There was widespread panic among parents and schoolchildren in the Dallas-Fort Worth area after they learned that five school-age children had had contact with Duncan.

“My mom, she recommended that I not touch a lot of kids at school,” Royale Hollis, 15, a freshman at Emmett J. Conrad High School, which at least one of the children attended, told the Times. “I haven’t been shaking hands, just bumping elbows. People just keep their distance. Girls don’t give boys hugs. We’re all cool with each other but we just don’t want to catch anything.”

That high school is just around the corner from the apartment complex where Duncan was staying. The children are believed to have had contact with Duncan over the weekend, when he was sick and contagious, and then to have attended school the following Monday, according to the Times, which said they are now being monitored at home by health workers.

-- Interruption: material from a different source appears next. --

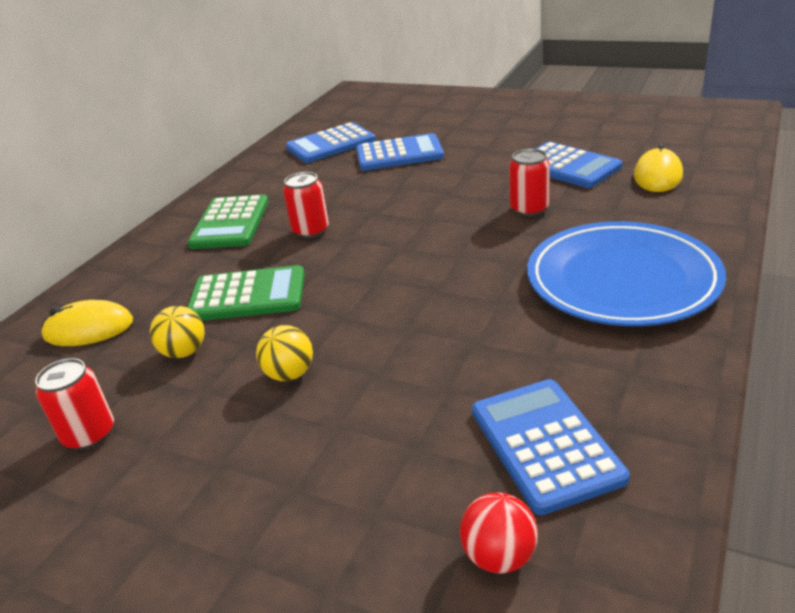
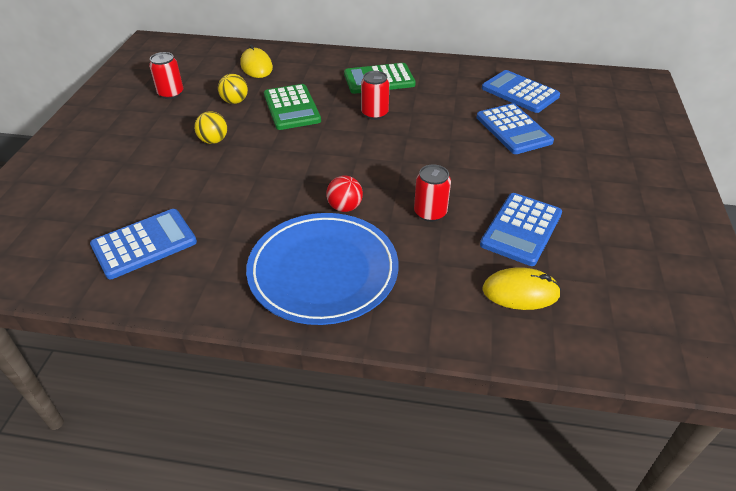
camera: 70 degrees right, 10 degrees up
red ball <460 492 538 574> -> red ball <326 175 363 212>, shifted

The children among them “did not have any symptoms and so the odds of them passing on any sort of virus is very low,” said Mike Miles, Dallas Independent School District superintendent.

Miles said the four different schools they attended would be staffed with additional health professionals and classes would remain in session.

Health officials said the chances that they passed the virus to other people at the school are extremely low because even when people are infected with Ebola, they are not contagious until they  develop symptoms. And even then, according to the Times, the virus can be transmitted only through bodily fluids and close physical contact.

But that didn’t stop many parents from keeping their kids at home.